**What is needed:**
Pick up the passage on how process 200 permutes a neural network operator's tensors between sparse and dense formats, and continue it from its last sentence.

**Exercise passage:**
########################################

Process 200 begins by identifying an operator in the NN model at 201. The operator may be configured to perform a computation on at least one input tensor to generate an output tensor. The at least one input tensor may store input data along a plurality of dimensions in a sparse format. In one example, the operator may be a MatMul having two input tensors and one output tensor.
Next process 200 performs, during runtime, a permutation to rearrange the input data from the sparse format to a dense format at 203. In some embodiments, the permutation may be compact the input data along a dimension of the input tensor that is permutation invariant. As a result, the dense format will be shorter than the sparse format along the permutation invariant dimension. Permutating along the permutation invariant dimension maintains the accuracy of the output tensor after the computation is performed as a dense computation. The dense format may be compact the input data by removing non-zero values from the input tensor.
Next process 200 performs, during runtime, a computation associated with the operator on the input data in the dense format to generate the output tensor at 205. The output tensor may store the output data in a dense format. The computation performed may be a dense computation that is optimized to be performed on a GPU or other computing device.
Lastly, process 200 performs, during runtime, a reverse permutation to rearrange the output data in the output tensor from the dense format to a specified output data format at 207. The reverse permutation may rearrange the output data in the output tensor from the dense format to a specified output data format. The specified output data format may be a dense format or a sparse format.

########################################

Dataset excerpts
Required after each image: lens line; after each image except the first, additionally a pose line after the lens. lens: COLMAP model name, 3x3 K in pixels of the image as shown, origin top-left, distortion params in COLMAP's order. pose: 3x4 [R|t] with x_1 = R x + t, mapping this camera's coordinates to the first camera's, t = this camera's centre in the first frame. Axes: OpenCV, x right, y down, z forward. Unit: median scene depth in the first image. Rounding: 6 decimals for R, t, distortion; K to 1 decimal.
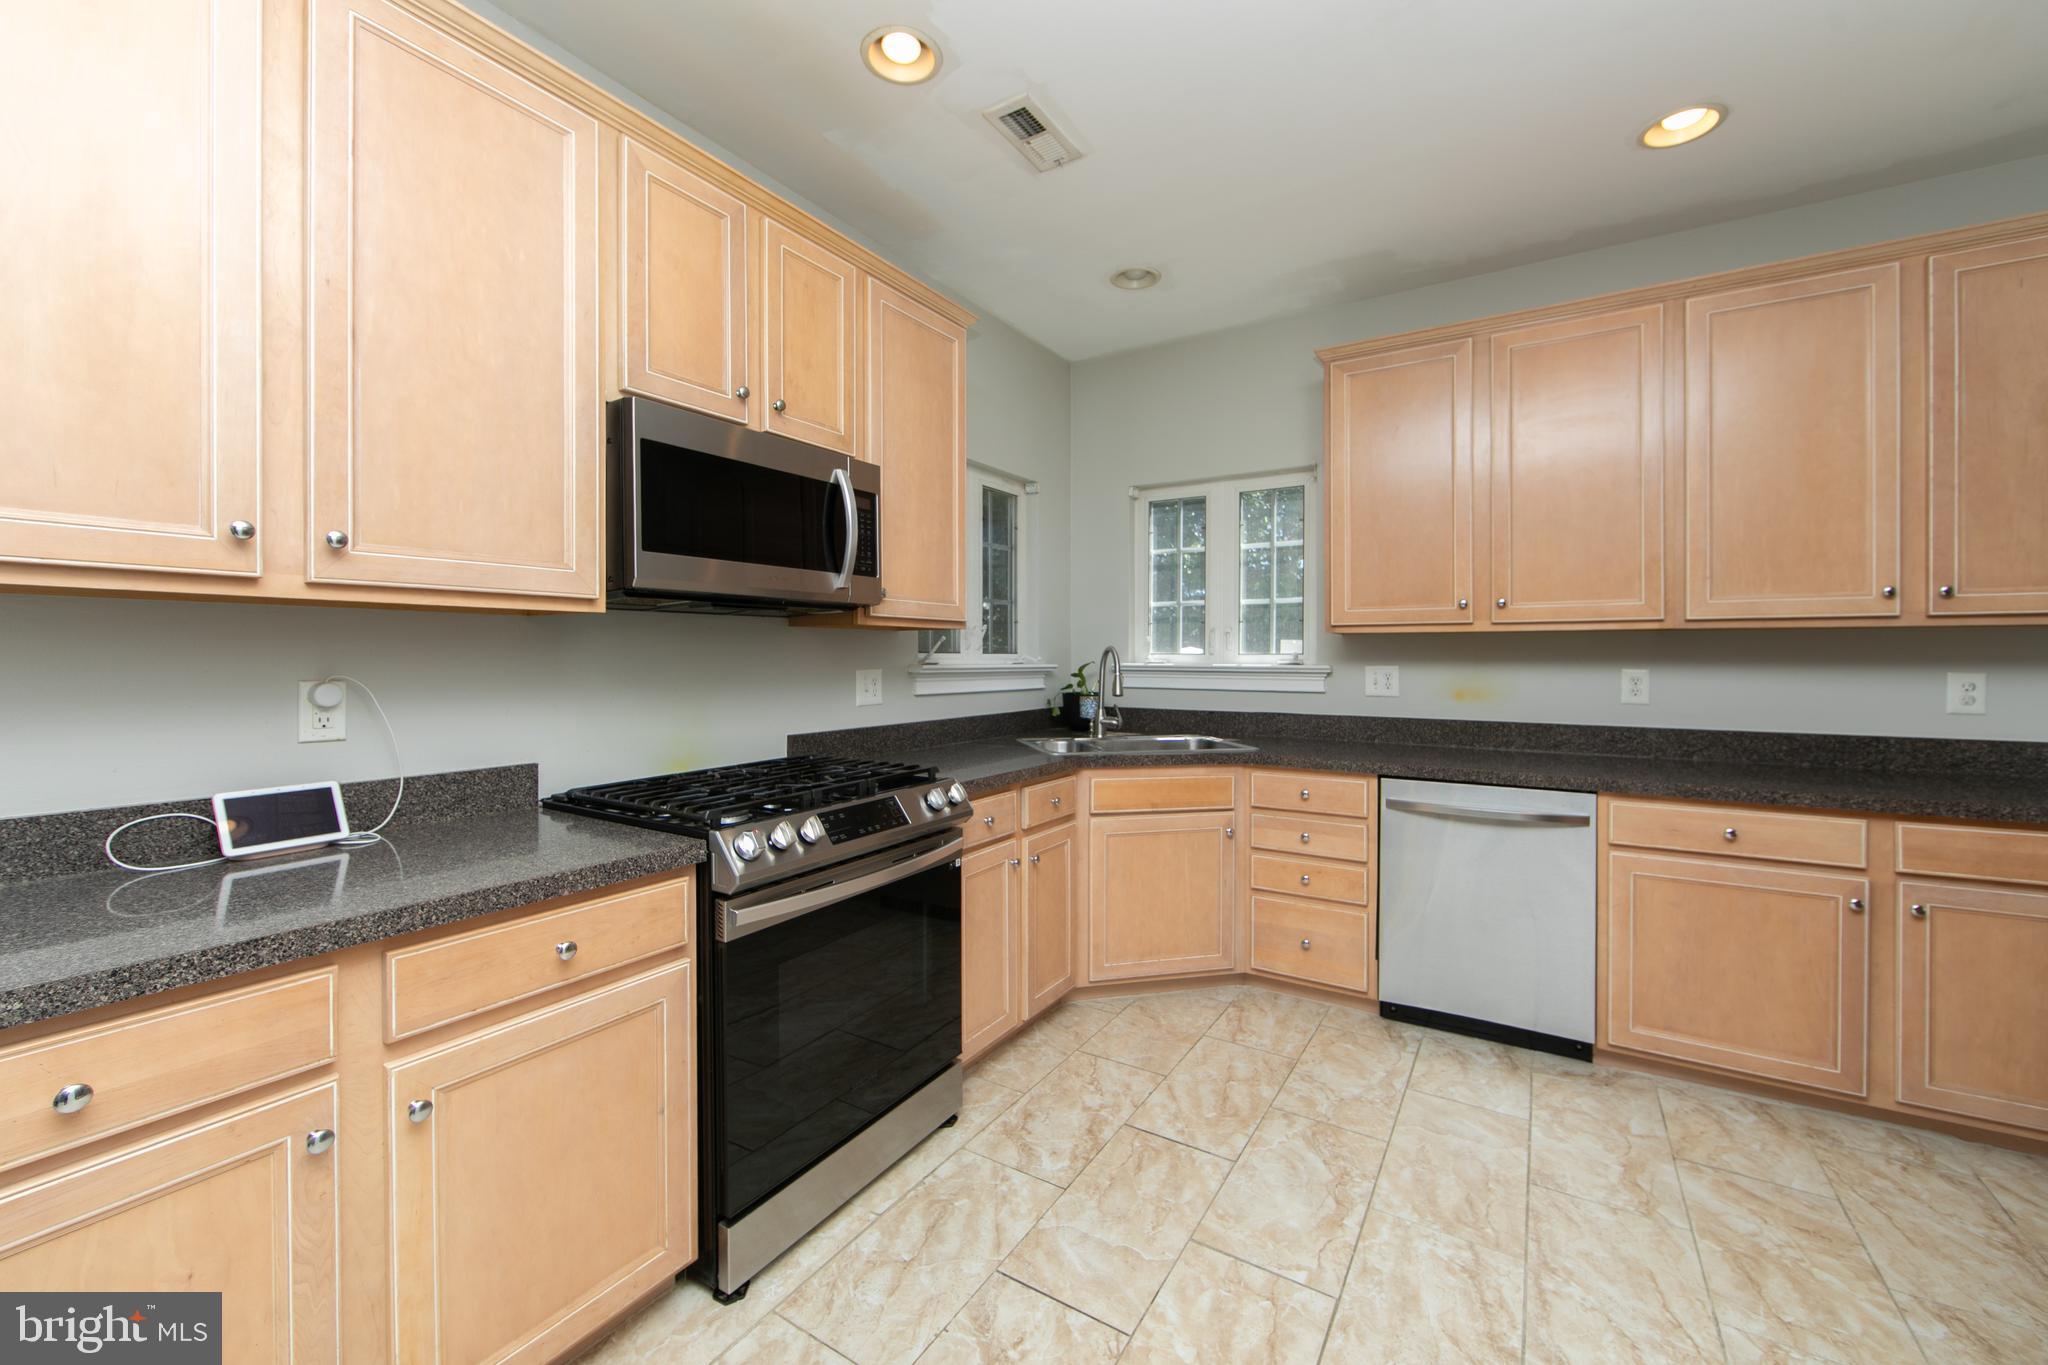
lens RADIAL K [[813.9, 0, 1009.1], [0, 813.9, 660.9], [0, 0, 1]] dist [-0.003959, -0.000534]
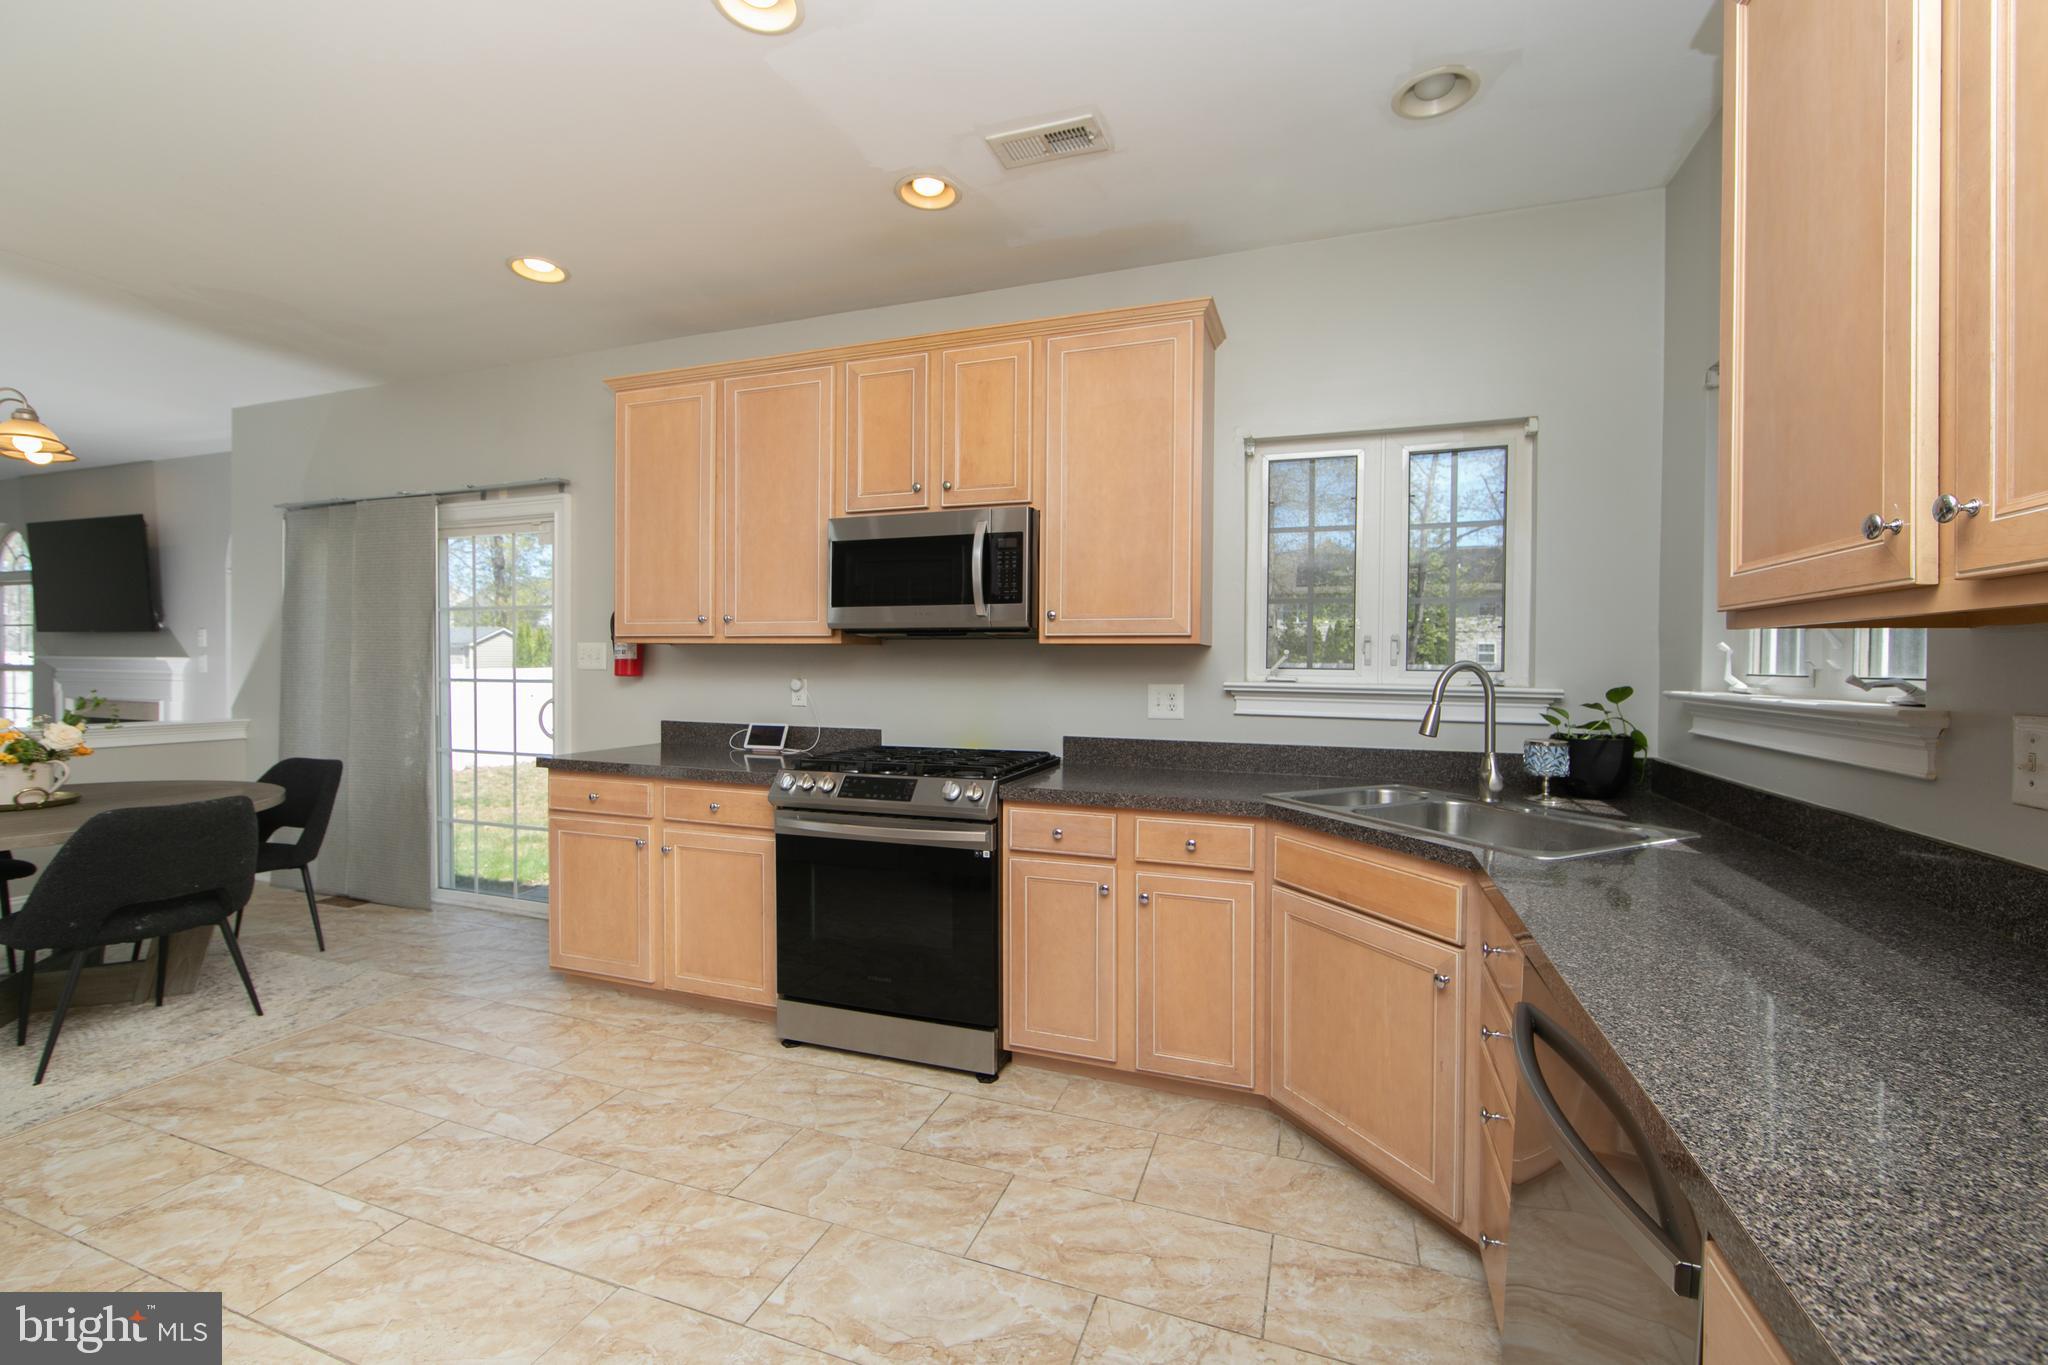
lens RADIAL K [[813.9, 0, 1064.9], [0, 813.9, 678.9], [0, 0, 1]] dist [-0.003959, -0.000534]
pose [[0.253265, 0.017449, -0.967240, 1.124902], [-0.014983, 0.999788, 0.014113, -0.012787], [0.967281, 0.010918, 0.253473, 0.873668]]
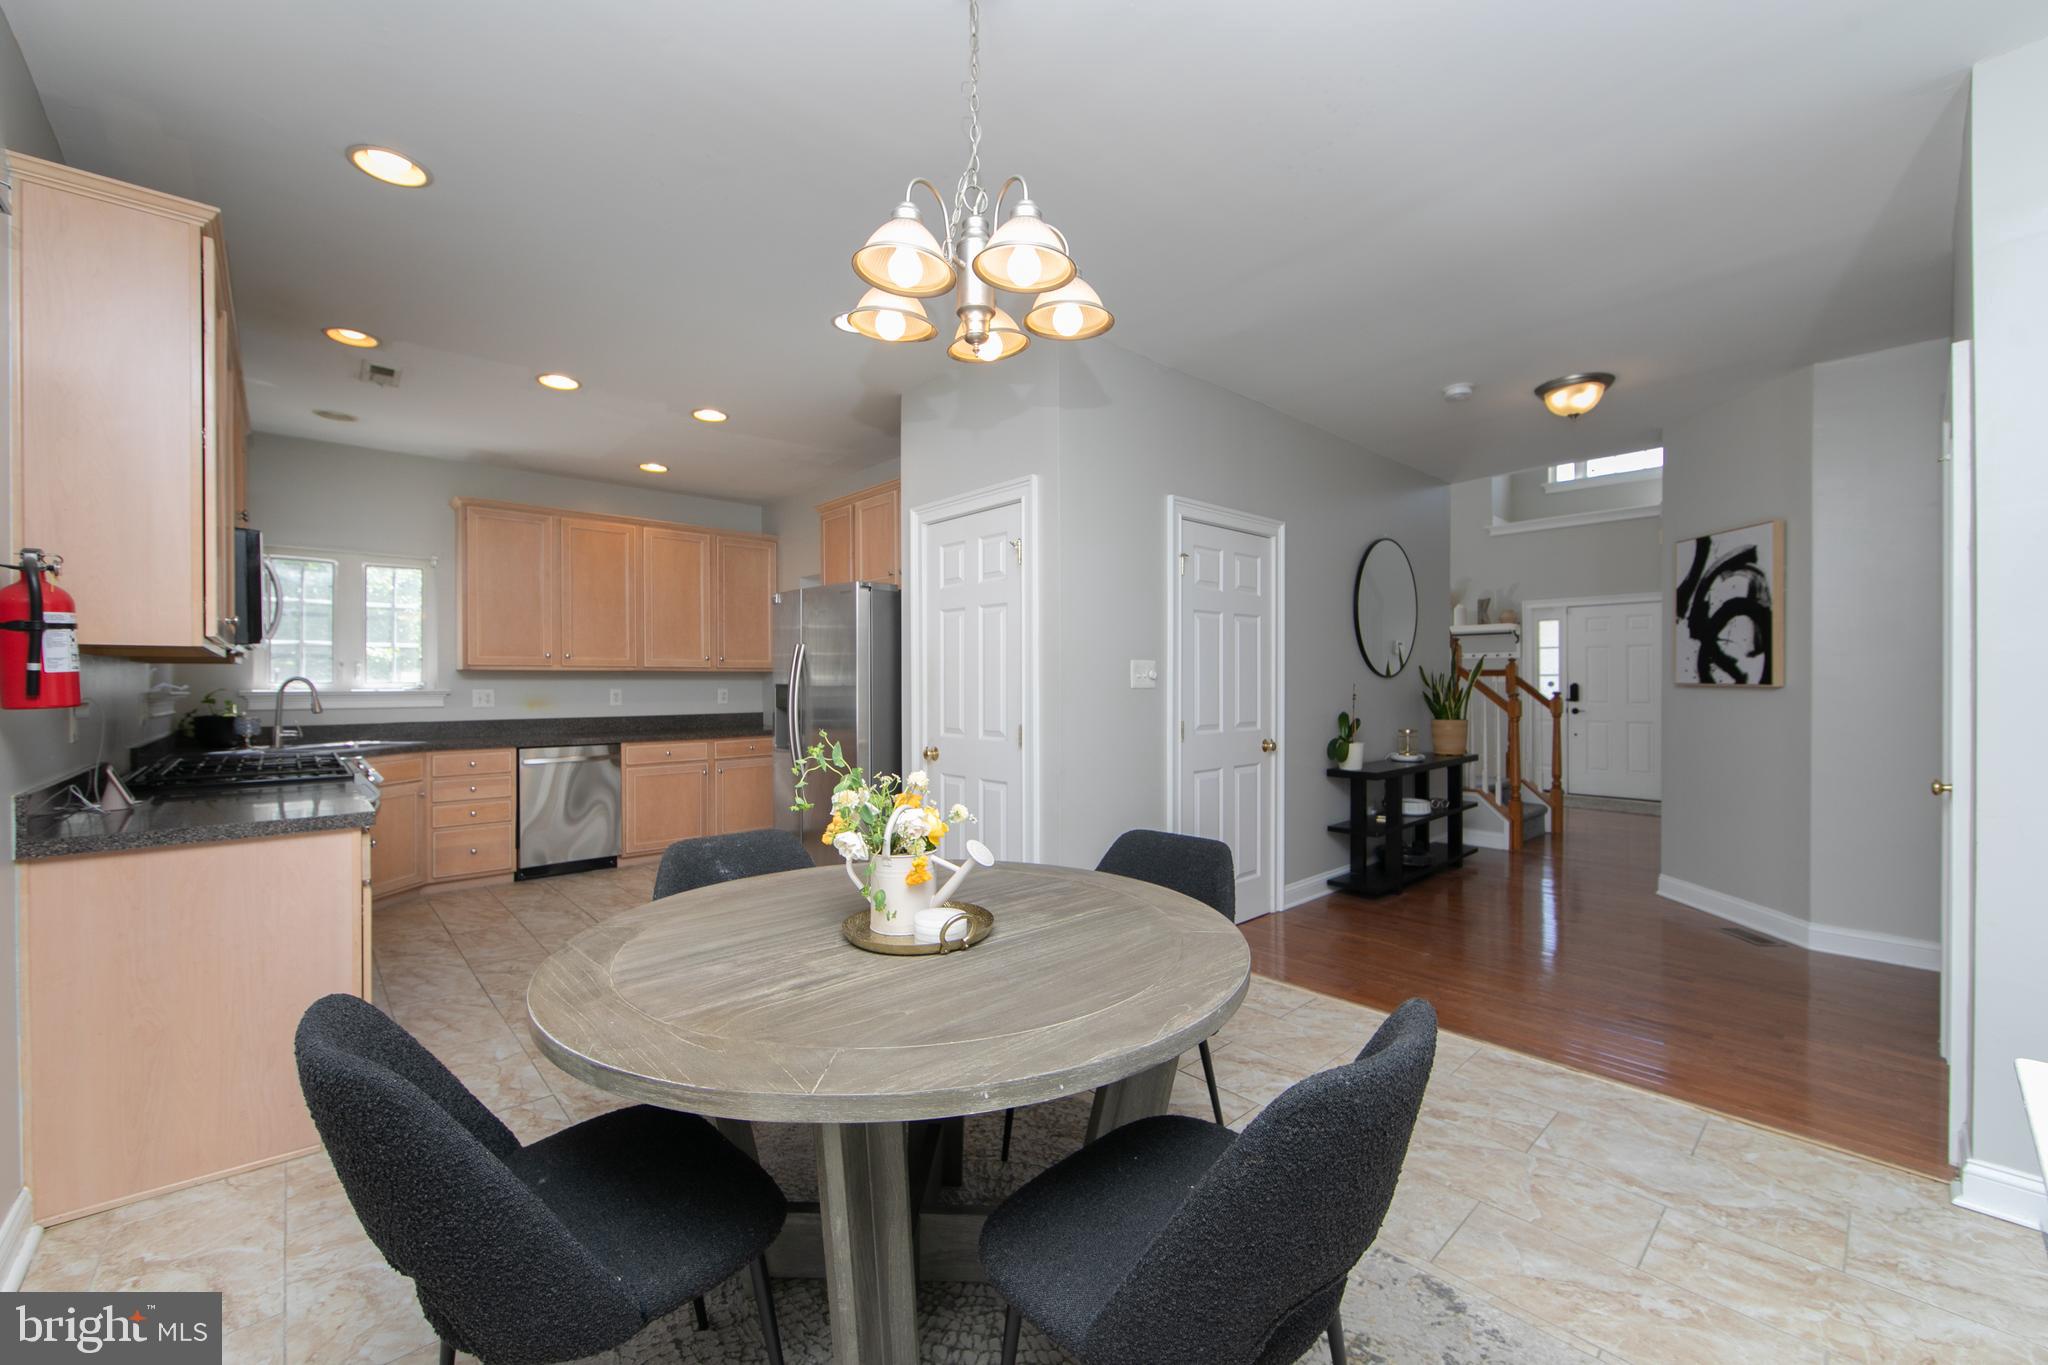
lens RADIAL K [[813.9, 0, 1016.6], [0, 813.9, 682.3], [0, 0, 1]] dist [-0.003959, -0.000534]
pose [[0.271508, -0.001273, 0.962435, -1.386281], [0.012860, 0.999915, -0.002305, 0.014872], [-0.962350, 0.013003, 0.271501, -0.808636]]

########################################

**Written answer:**
In some embodiments, a compiling framework is described for processing NN models having dynamic sparsity. The compiling framework may identify one or more dimensions in a tensor expression associated with an operator that are permutation invariant. Permutation invariant dimensions can be compacted during the permutation from sparse format to dense format without affecting the accuracy of the output of the operator. The compiling framework may also utilize a Sparse-Dense Transform by applying permutation invariant on sparse data to build the connection between sparse computation and dense computation. The STile may be used in the Sparse-Dense Transform.
The second stage of framework 300 is applying the sparse kernel 340 at runtime. To deal with the dynamically changed sparsity, framework 300 includes online sparsity detection 350 which detects the sparsity in real time and builds a sparsity index of the sparse tensor according to the STile. For example if the STile included a data tile that has dimensions [1,5], then online sparsity detection 350 would segment the sparse tensor into blocks of size [1,5] and then generate a sparsity index identifying the blocks within the sparse tensor that contain non-zero values or values of interest. Once the sparsity index has been generated, sparse kernel 340 may permutate the data from the sparse format into a dense format by performing online data rearrangement 322 and then perform the dense computation 324. In some embodiments, sparse kernel 340 further includes an additional primitive for performing a reverse permutation to translate the data from the dense format to a desired output format, such as a sparse format.
Tensor Expression (TE) may be used to describe deep learning computation in existing deep learning compilers. Tensor expression may describe how each element in the output tensor is computed from the corresponding elements of input tensors. Tensor expression can cover most operators for deep learning models. Table 1 below lists some commonly used TEs for deep learning computation.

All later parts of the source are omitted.